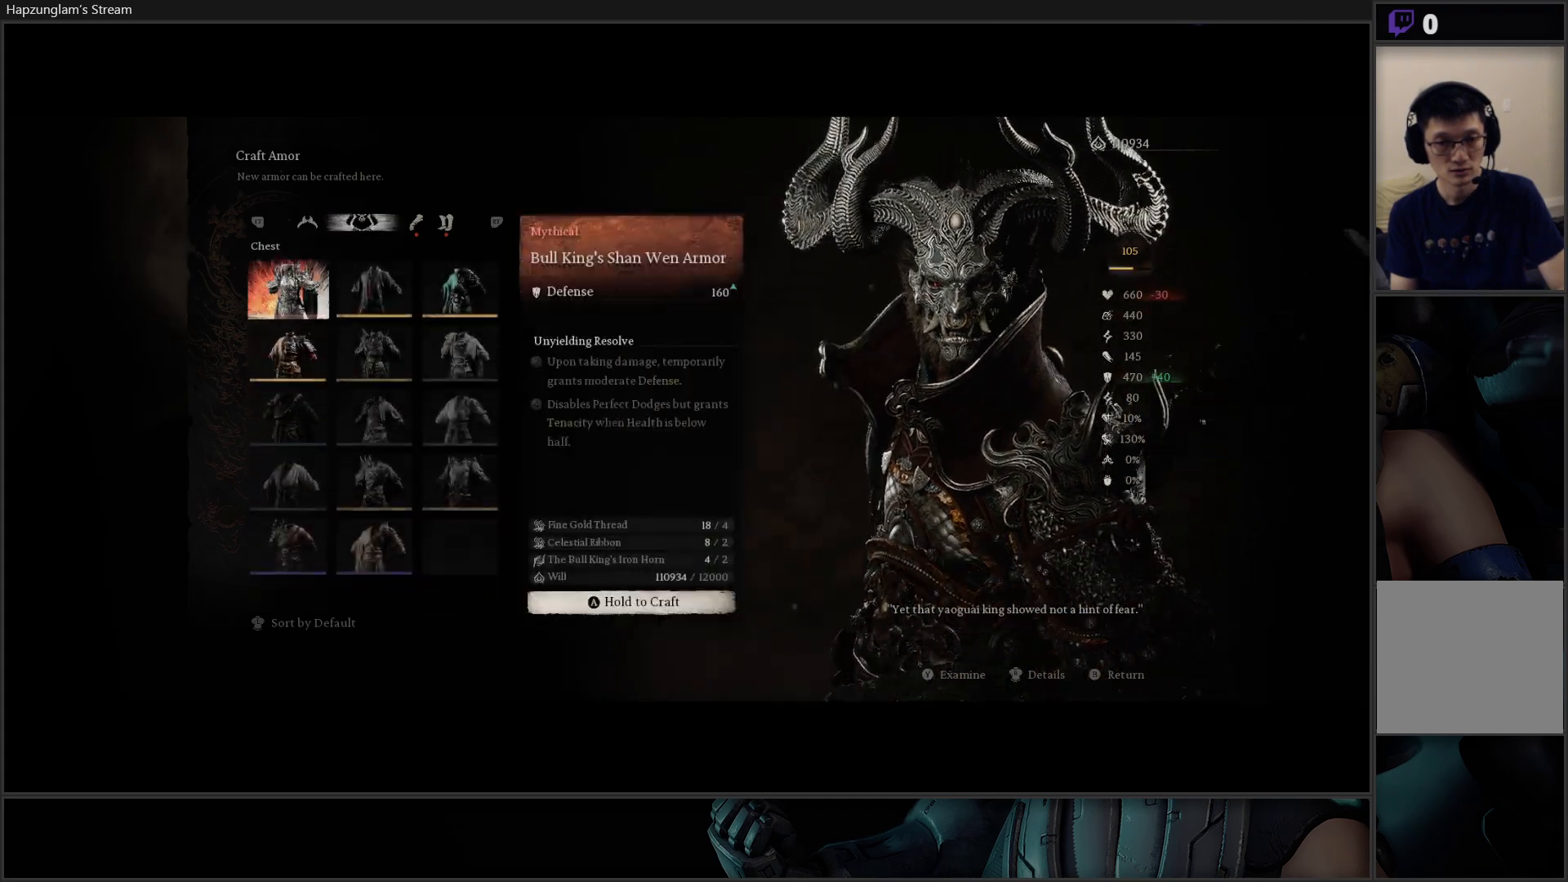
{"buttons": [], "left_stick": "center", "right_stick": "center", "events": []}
········
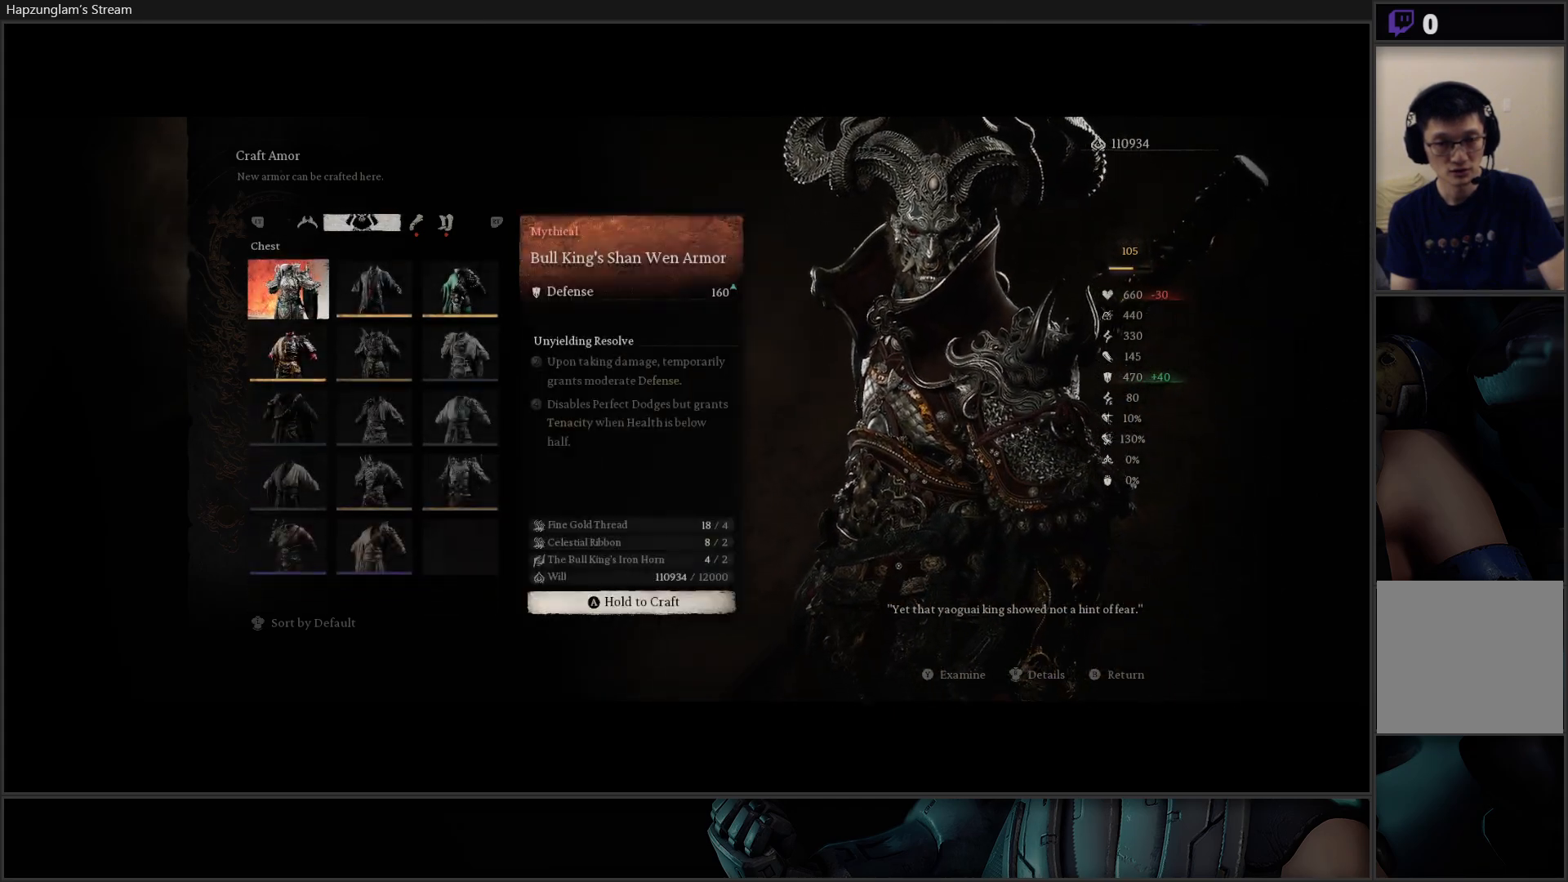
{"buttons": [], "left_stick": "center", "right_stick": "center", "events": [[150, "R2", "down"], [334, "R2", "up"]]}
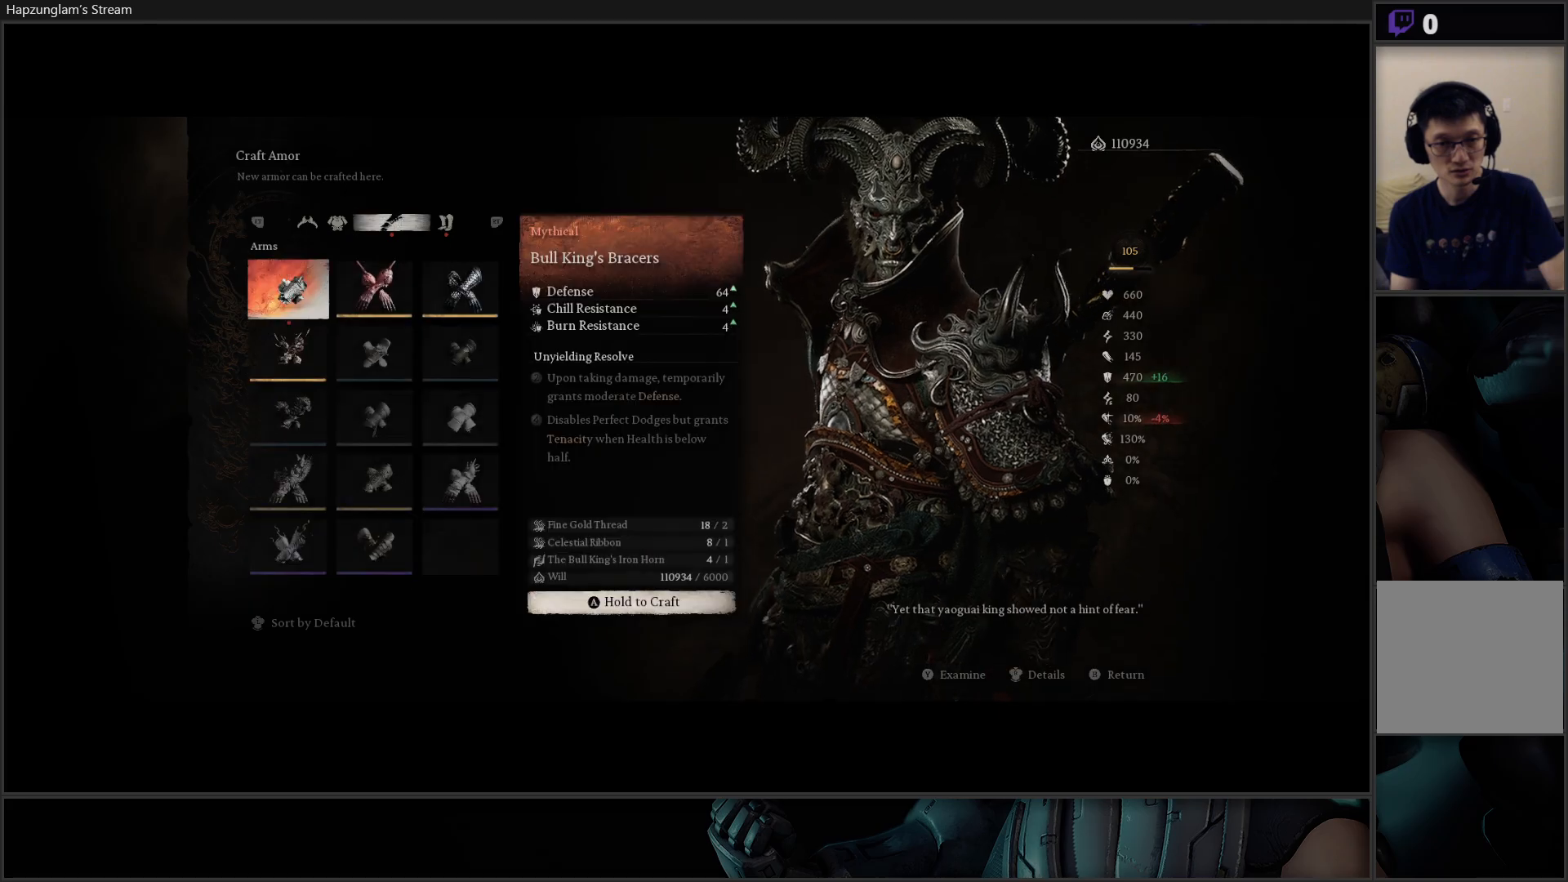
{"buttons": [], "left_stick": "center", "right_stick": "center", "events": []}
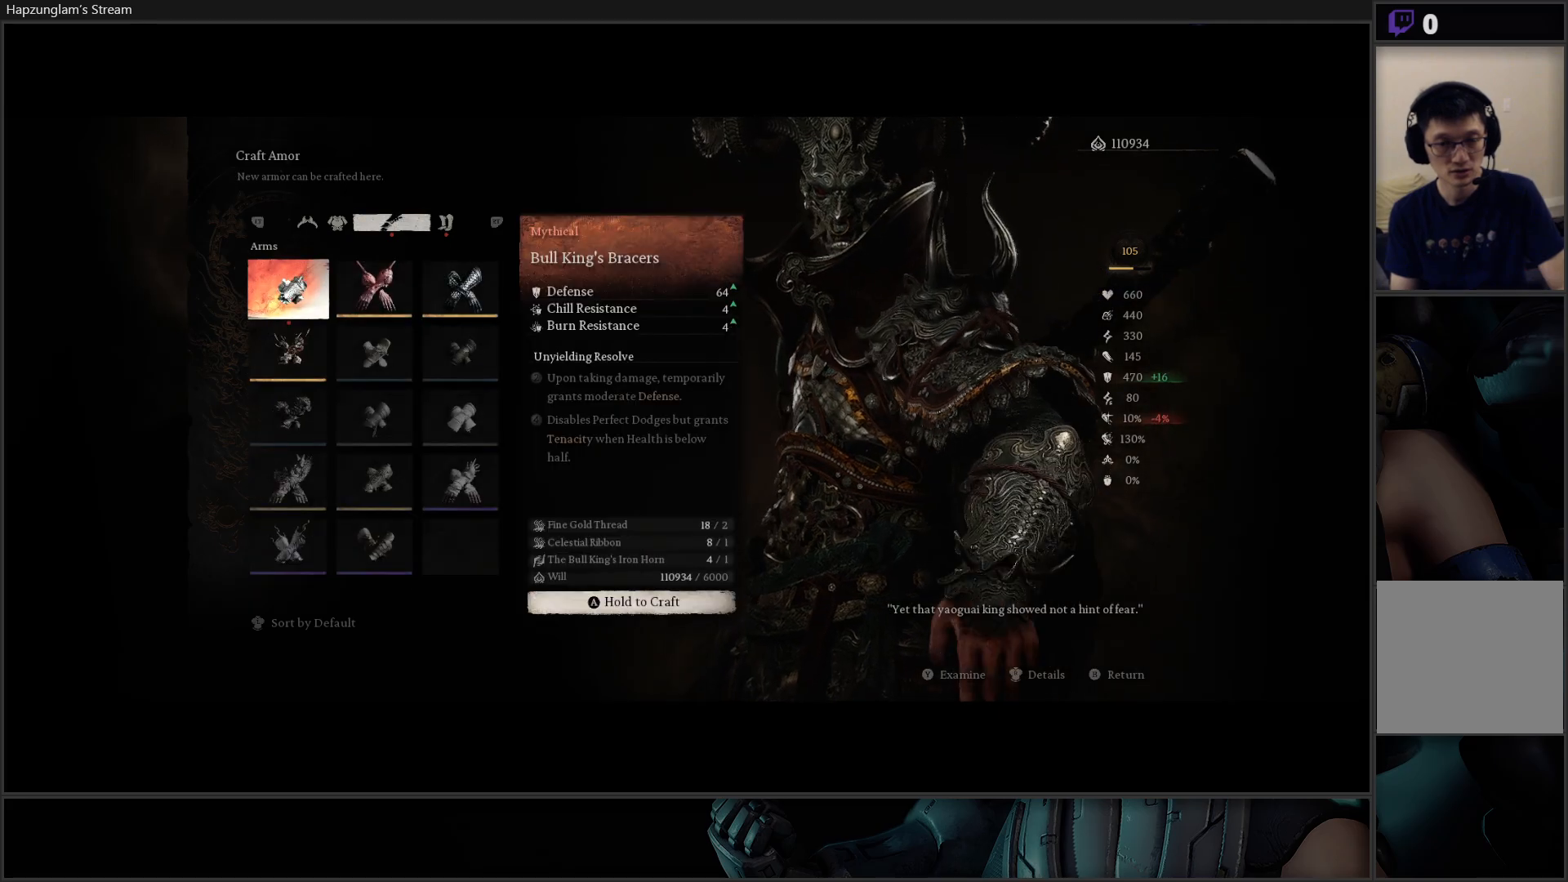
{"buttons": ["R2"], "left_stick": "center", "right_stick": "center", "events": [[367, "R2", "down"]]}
········
Exercise prompt: Match on "down" and copy out every line of the entries that contains it.

Result:
{"buttons": [], "left_stick": "center", "right_stick": "center", "events": [[150, "R2", "down"], [334, "R2", "up"]]}
{"buttons": ["R2"], "left_stick": "center", "right_stick": "center", "events": [[367, "R2", "down"]]}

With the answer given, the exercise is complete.